My father came back to the Chicago area following World War II. He and his sister Bette performed a comedy act. She would be singing on stage, and my dad would play the drunken heckler from the audience. People would often try to get him out of the theatre, until they realized he was part of the act!
After one performance, Bette was talking to another performer, one of the Rodeo Girls named Rose Pozgay. Rose thought Art was pretty funny and wanted to meet him. So Bette introduced her brother and the next thing you know they were married on June 23, 1946. My sister arrived six months later, something my mother never admitted until only recently, in her 80s!
My father was a crane operator by profession, as was his father and brothers and brother-in-law.
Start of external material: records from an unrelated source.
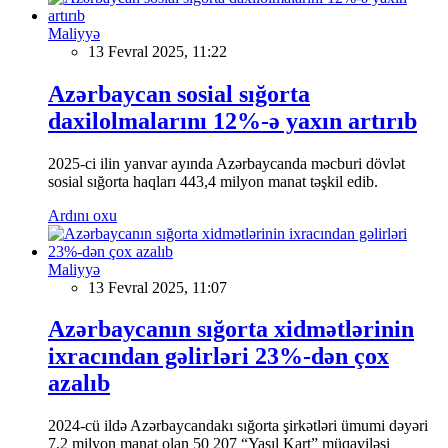
Maliyyə
13 Fevral 2025, 11:22
Azərbaycan sosial sığorta
daxilolmalarını 12%-ə yaxın artırıb
2025-ci ilin yanvar ayında Azərbaycanda məcburi dövlət
sosial sığorta haqları 443,4 milyon manat təşkil edib.
Ardını oxu
Maliyyə
13 Fevral 2025, 11:07
Azərbaycanın sığorta xidmətlərinin
ixracından gəlirləri 23%-dən çox
azalıb
2024-cü ildə Azərbaycandakı sığorta şirkətləri ümumi dəyəri
7,2 milyon manat olan 50 207 “Yaşıl Kart” müqaviləsi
I wish he had taken advantage of the GI Bill and gone to school. But he was from a working-class background, and he was married with a child and needed to provide for his family. There is certainly honor in that, and provide he did.
Dad eating fire
Rose and Art, June 23, 1946
My cousin Frank, an aspiring magician
Dad showing how it's done
To bring some excitement into his life, he quickly got hooked up with the local magic groups and became a regular of The Round Table at the Drake Hotel on Saturday afternoons.
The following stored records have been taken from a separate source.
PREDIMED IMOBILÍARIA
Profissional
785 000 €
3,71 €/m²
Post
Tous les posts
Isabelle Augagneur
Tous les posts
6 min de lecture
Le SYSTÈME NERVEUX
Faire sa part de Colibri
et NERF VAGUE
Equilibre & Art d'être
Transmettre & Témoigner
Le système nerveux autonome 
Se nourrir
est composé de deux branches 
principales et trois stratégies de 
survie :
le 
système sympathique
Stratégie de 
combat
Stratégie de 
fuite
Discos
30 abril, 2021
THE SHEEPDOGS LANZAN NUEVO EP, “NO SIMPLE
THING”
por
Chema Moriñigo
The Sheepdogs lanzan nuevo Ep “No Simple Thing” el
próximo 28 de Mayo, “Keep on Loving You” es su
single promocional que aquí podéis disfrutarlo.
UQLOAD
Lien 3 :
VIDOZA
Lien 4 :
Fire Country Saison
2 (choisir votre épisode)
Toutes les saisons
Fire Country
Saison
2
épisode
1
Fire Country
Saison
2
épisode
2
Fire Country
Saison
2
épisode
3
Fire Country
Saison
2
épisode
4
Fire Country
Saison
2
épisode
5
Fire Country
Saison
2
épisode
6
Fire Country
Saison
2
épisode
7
My mother often worked weekends, leaving my dad and me together. I took it for granted how he valued my opinion. He would practice, practice, then have me sit as his audience. Of course, it was always a Marlo sleight. I never wanted to hurt his feelings, but I knew he was striving for perfection, so I would tell him the truth. If it wasn't flawless, I'd tell him and back he would go, undeterred with feelings intact, to practice some more unitl he and I were satisfied.